- WORK ORDER:
Give again exactly the lines that stretch from the one with "leían debido a" to the end of the data below, including both of those lines and nothing else.

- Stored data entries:
┌──

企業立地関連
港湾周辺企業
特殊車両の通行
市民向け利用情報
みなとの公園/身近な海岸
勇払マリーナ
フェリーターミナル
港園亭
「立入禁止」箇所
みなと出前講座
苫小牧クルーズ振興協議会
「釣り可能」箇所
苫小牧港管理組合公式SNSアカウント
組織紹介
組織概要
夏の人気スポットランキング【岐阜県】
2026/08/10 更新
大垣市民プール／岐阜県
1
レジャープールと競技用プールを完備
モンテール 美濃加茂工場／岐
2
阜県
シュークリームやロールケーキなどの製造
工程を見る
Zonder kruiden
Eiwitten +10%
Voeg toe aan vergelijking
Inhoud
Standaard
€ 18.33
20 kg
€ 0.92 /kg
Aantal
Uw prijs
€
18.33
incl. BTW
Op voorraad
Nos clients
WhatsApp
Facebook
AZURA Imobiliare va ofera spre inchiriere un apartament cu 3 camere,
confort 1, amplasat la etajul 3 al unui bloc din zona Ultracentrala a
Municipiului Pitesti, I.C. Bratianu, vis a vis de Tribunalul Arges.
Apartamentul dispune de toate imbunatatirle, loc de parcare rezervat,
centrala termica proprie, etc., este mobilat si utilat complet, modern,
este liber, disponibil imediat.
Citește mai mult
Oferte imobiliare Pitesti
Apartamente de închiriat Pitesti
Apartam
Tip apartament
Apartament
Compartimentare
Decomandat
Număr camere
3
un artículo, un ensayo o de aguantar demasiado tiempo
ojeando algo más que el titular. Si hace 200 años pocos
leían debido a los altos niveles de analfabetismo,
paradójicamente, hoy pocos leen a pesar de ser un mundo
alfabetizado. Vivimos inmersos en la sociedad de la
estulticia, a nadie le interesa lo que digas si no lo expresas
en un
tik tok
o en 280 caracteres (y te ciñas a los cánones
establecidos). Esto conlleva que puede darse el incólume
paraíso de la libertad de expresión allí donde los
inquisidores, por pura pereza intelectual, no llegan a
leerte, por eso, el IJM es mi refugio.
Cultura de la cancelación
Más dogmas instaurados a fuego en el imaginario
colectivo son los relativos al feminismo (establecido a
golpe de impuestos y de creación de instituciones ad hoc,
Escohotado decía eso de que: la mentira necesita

└──

- OUTPUT:
leían debido a los altos niveles de analfabetismo,
paradójicamente, hoy pocos leen a pesar de ser un mundo
alfabetizado. Vivimos inmersos en la sociedad de la
estulticia, a nadie le interesa lo que digas si no lo expresas
en un
tik tok
o en 280 caracteres (y te ciñas a los cánones
establecidos). Esto conlleva que puede darse el incólume
paraíso de la libertad de expresión allí donde los
inquisidores, por pura pereza intelectual, no llegan a
leerte, por eso, el IJM es mi refugio.
Cultura de la cancelación
Más dogmas instaurados a fuego en el imaginario
colectivo son los relativos al feminismo (establecido a
golpe de impuestos y de creación de instituciones ad hoc,
Escohotado decía eso de que: la mentira necesita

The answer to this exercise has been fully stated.